PROBLEM STATEMENT: Please turn the entries below into one numbered list with no blank lines, and leave the pictures out.
START
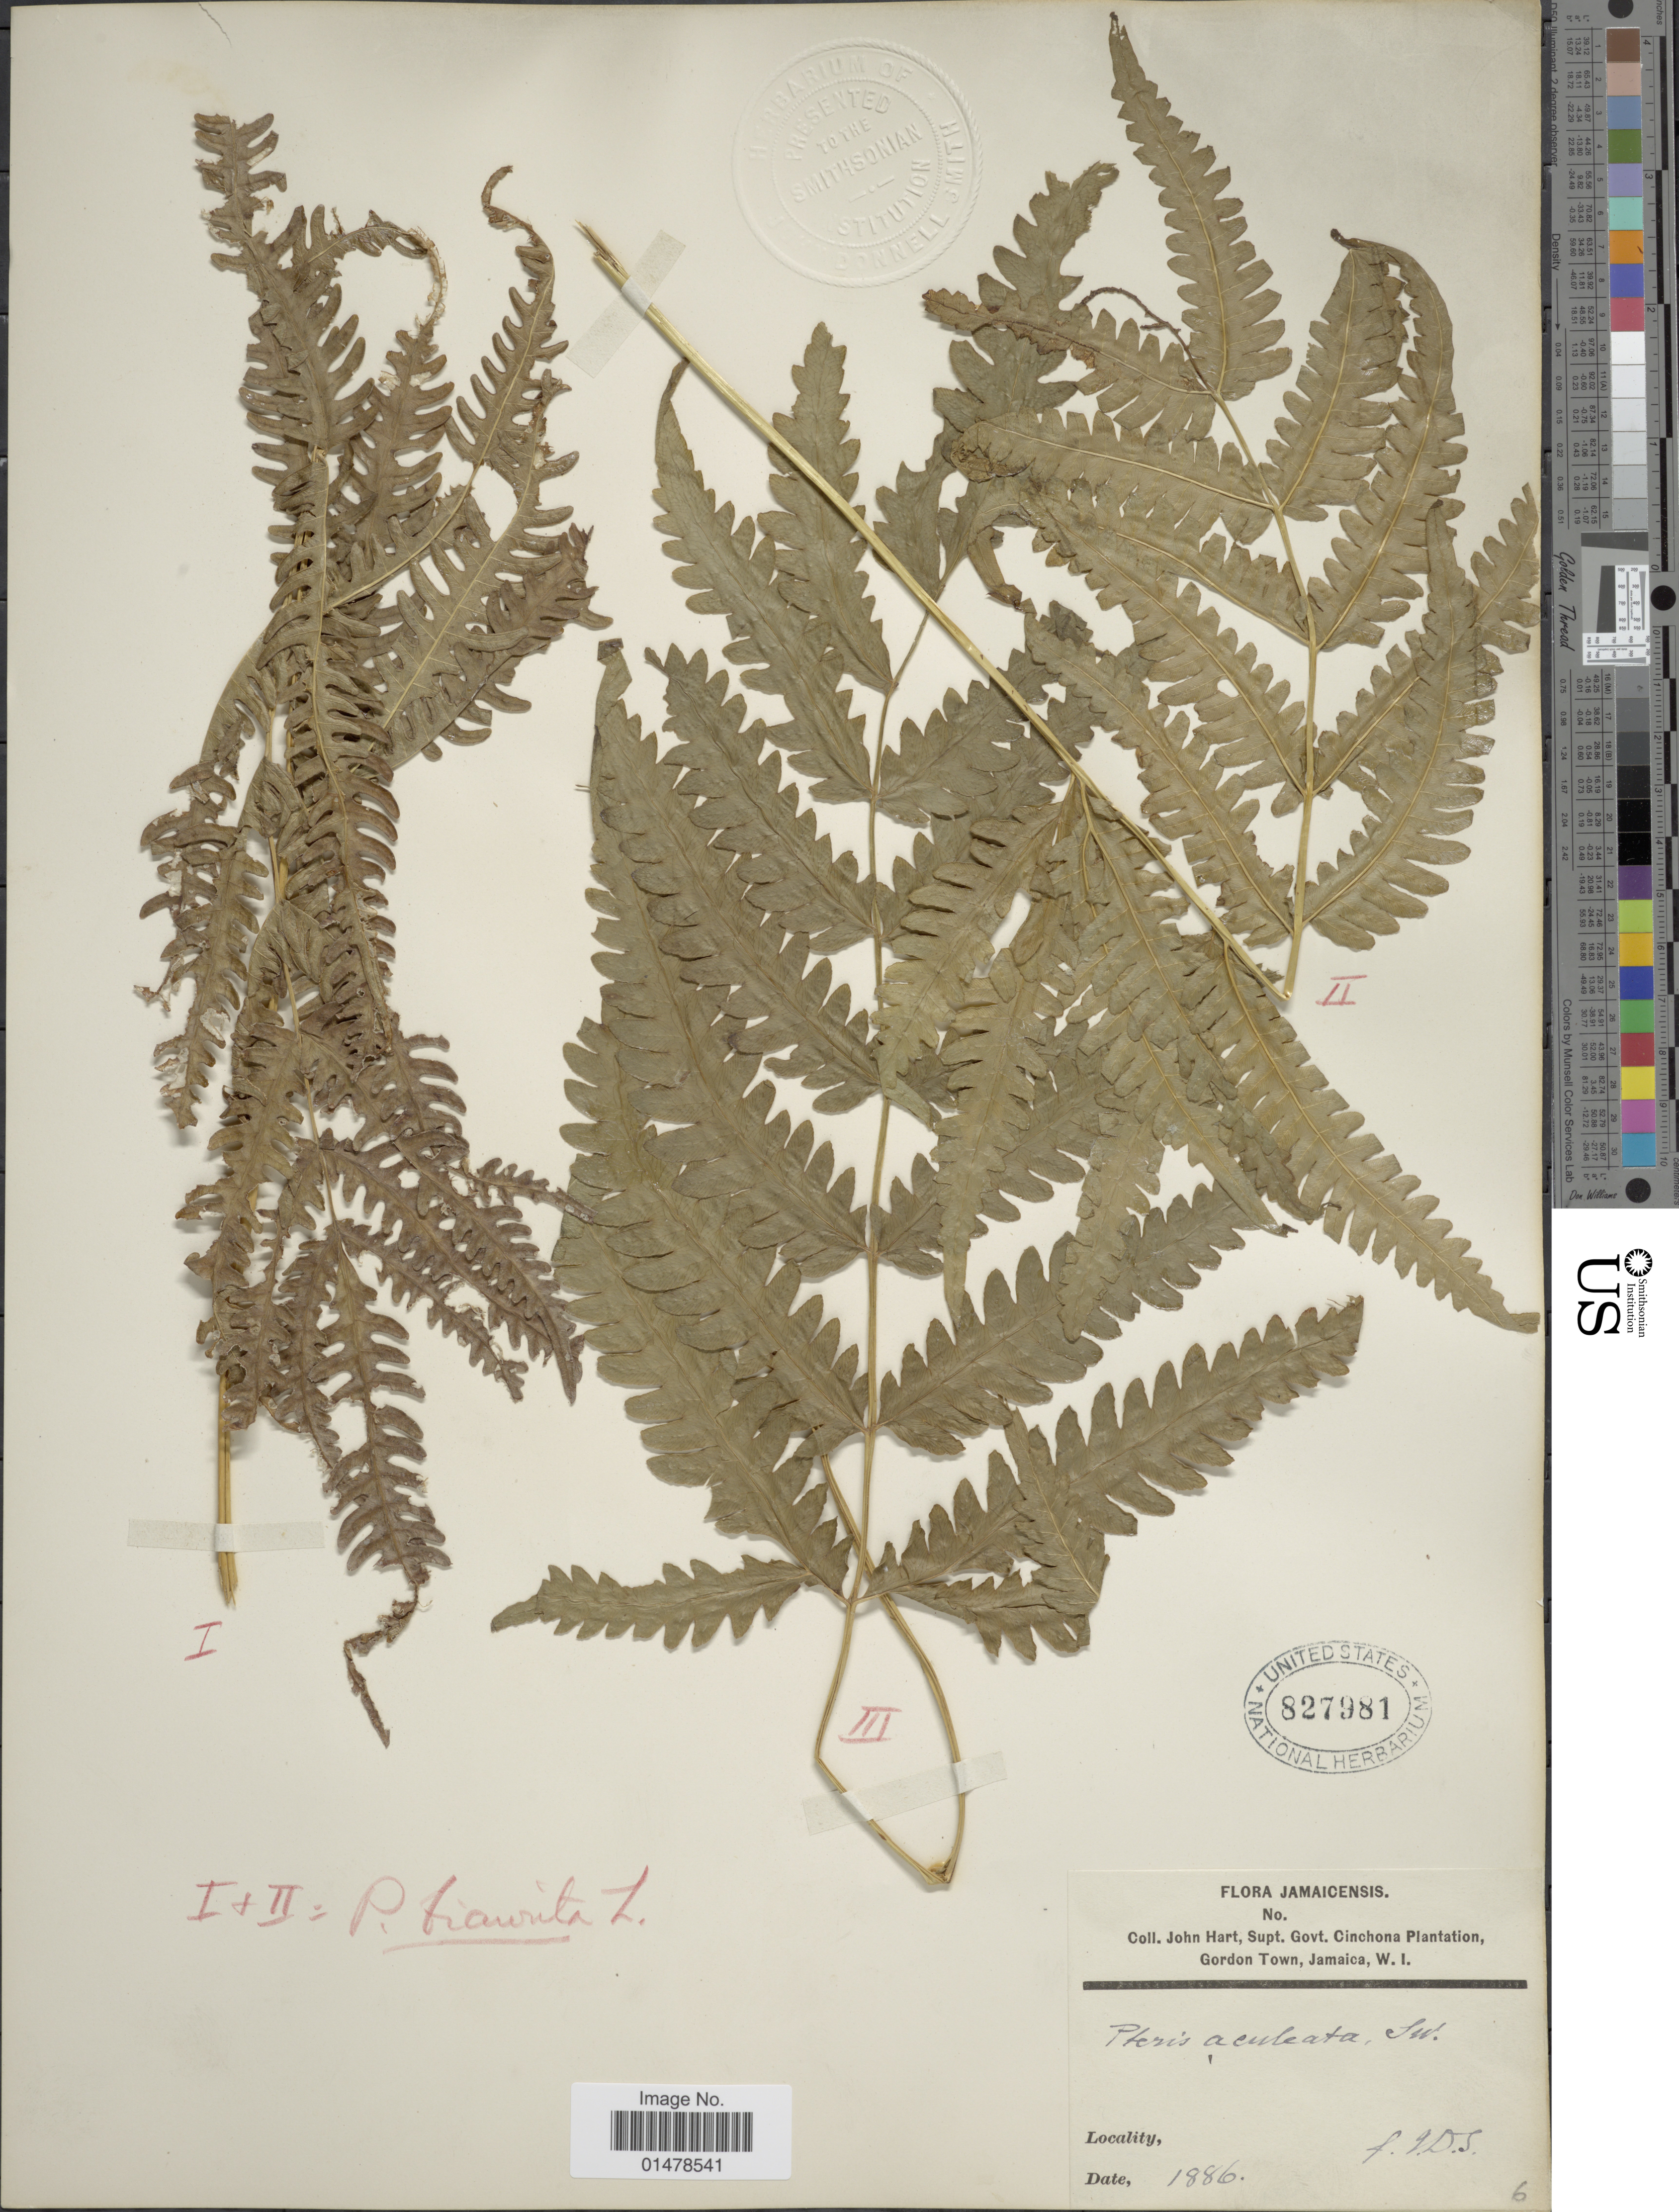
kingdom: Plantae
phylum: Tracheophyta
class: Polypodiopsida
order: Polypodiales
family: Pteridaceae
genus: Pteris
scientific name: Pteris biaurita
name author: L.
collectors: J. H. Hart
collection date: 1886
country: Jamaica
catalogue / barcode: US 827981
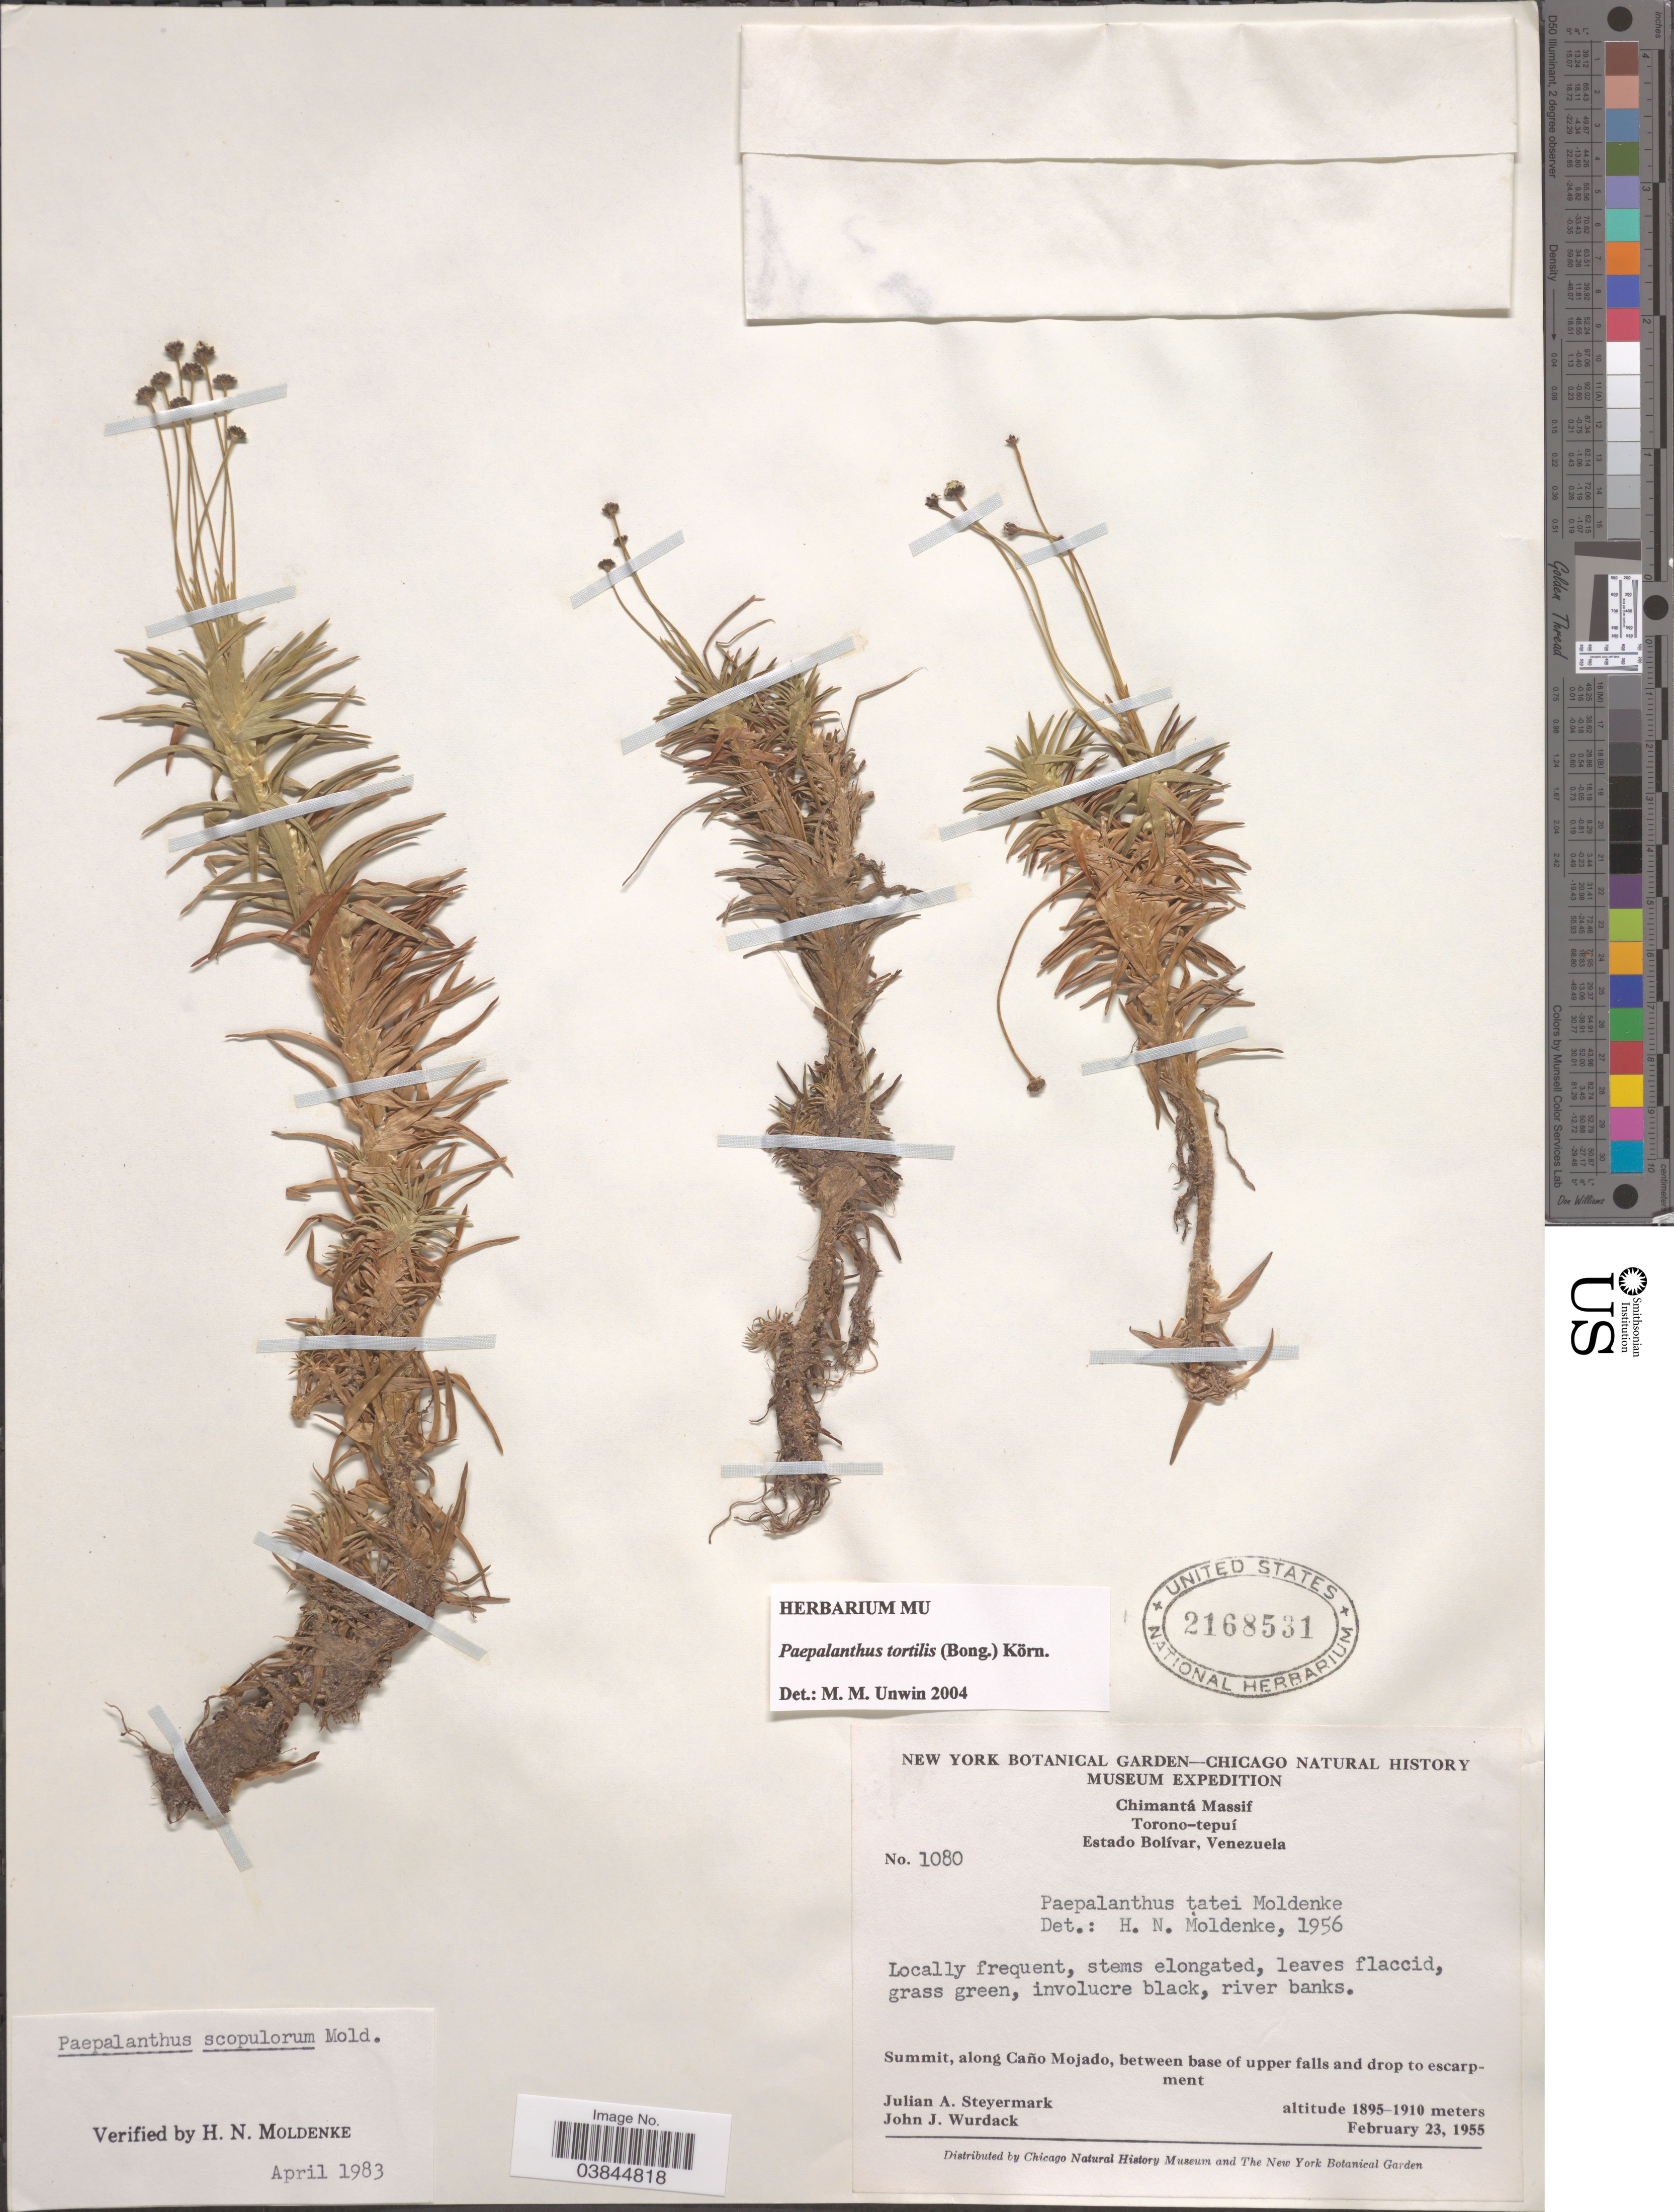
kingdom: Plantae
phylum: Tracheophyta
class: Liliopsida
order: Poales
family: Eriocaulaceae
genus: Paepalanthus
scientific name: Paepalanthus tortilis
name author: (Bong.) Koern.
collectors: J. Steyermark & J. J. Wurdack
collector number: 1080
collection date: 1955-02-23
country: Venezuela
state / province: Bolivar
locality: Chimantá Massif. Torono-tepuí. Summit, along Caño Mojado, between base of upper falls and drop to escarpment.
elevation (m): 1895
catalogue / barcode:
END
WRITTEN SOLUTION:
1. kingdom: Plantae
2. phylum: Tracheophyta
3. class: Polypodiopsida
4. order: Polypodiales
5. family: Pteridaceae
6. genus: Pteris
7. scientific name: Pteris biaurita
8. name author: L.
9. collectors: J. H. Hart
10. collection date: 1886
11. country: Jamaica
12. catalogue / barcode: US 827981
13. kingdom: Plantae
14. phylum: Tracheophyta
15. class: Liliopsida
16. order: Poales
17. family: Eriocaulaceae
18. genus: Paepalanthus
19. scientific name: Paepalanthus tortilis
20. name author: (Bong.) Koern.
21. collectors: J. Steyermark & J. J. Wurdack
22. collector number: 1080
23. collection date: 1955-02-23
24. country: Venezuela
25. state / province: Bolivar
26. locality: Chimantá Massif. Torono-tepuí. Summit, along Caño Mojado, between base of upper falls and drop to escarpment.
27. elevation (m): 1895
28. catalogue / barcode:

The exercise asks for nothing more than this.